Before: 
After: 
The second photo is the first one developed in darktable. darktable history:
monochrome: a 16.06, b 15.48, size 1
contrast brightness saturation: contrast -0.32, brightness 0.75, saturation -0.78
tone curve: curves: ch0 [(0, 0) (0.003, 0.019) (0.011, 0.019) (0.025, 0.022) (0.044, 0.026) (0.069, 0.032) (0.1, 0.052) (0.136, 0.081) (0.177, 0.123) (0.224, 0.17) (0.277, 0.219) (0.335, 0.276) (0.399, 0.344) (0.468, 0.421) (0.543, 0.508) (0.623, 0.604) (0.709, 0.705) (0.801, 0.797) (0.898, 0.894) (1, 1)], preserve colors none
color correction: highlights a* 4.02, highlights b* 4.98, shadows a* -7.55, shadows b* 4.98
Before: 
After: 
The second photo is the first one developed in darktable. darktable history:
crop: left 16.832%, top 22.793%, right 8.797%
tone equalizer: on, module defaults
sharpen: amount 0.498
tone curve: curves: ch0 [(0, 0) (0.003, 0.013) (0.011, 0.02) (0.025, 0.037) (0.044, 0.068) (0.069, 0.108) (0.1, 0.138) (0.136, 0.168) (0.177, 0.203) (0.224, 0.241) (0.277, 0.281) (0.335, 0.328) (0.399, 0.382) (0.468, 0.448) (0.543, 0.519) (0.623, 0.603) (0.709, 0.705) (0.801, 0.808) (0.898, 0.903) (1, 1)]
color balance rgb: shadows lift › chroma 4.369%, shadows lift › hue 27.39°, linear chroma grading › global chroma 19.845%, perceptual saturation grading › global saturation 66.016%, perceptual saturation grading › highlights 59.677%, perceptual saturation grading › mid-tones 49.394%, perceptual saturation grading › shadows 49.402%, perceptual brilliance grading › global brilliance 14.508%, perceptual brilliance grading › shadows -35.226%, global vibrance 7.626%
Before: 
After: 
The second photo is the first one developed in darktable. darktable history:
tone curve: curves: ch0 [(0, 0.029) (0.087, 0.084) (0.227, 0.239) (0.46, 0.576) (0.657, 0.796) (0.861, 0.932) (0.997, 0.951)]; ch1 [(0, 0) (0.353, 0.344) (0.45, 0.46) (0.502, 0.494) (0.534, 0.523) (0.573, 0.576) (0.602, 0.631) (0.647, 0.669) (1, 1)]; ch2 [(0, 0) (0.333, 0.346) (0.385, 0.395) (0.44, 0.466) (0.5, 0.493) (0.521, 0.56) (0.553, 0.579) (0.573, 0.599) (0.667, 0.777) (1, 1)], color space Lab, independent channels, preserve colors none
------------
* **What you have to do**
Change every "tone curve" to "rgb curve" throughout the data above, leaving everything else unchanged.

* **Response**
Before: 
After: 
The second photo is the first one developed in darktable. darktable history:
monochrome: a 16.06, b 15.48, size 1
contrast brightness saturation: contrast -0.32, brightness 0.75, saturation -0.78
rgb curve: curves: ch0 [(0, 0) (0.003, 0.019) (0.011, 0.019) (0.025, 0.022) (0.044, 0.026) (0.069, 0.032) (0.1, 0.052) (0.136, 0.081) (0.177, 0.123) (0.224, 0.17) (0.277, 0.219) (0.335, 0.276) (0.399, 0.344) (0.468, 0.421) (0.543, 0.508) (0.623, 0.604) (0.709, 0.705) (0.801, 0.797) (0.898, 0.894) (1, 1)], preserve colors none
color correction: highlights a* 4.02, highlights b* 4.98, shadows a* -7.55, shadows b* 4.98
Before: 
After: 
The second photo is the first one developed in darktable. darktable history:
crop: left 16.832%, top 22.793%, right 8.797%
tone equalizer: on, module defaults
sharpen: amount 0.498
rgb curve: curves: ch0 [(0, 0) (0.003, 0.013) (0.011, 0.02) (0.025, 0.037) (0.044, 0.068) (0.069, 0.108) (0.1, 0.138) (0.136, 0.168) (0.177, 0.203) (0.224, 0.241) (0.277, 0.281) (0.335, 0.328) (0.399, 0.382) (0.468, 0.448) (0.543, 0.519) (0.623, 0.603) (0.709, 0.705) (0.801, 0.808) (0.898, 0.903) (1, 1)]
color balance rgb: shadows lift › chroma 4.369%, shadows lift › hue 27.39°, linear chroma grading › global chroma 19.845%, perceptual saturation grading › global saturation 66.016%, perceptual saturation grading › highlights 59.677%, perceptual saturation grading › mid-tones 49.394%, perceptual saturation grading › shadows 49.402%, perceptual brilliance grading › global brilliance 14.508%, perceptual brilliance grading › shadows -35.226%, global vibrance 7.626%
Before: 
After: 
The second photo is the first one developed in darktable. darktable history:
rgb curve: curves: ch0 [(0, 0.029) (0.087, 0.084) (0.227, 0.239) (0.46, 0.576) (0.657, 0.796) (0.861, 0.932) (0.997, 0.951)]; ch1 [(0, 0) (0.353, 0.344) (0.45, 0.46) (0.502, 0.494) (0.534, 0.523) (0.573, 0.576) (0.602, 0.631) (0.647, 0.669) (1, 1)]; ch2 [(0, 0) (0.333, 0.346) (0.385, 0.395) (0.44, 0.466) (0.5, 0.493) (0.521, 0.56) (0.553, 0.579) (0.573, 0.599) (0.667, 0.777) (1, 1)], color space Lab, independent channels, preserve colors none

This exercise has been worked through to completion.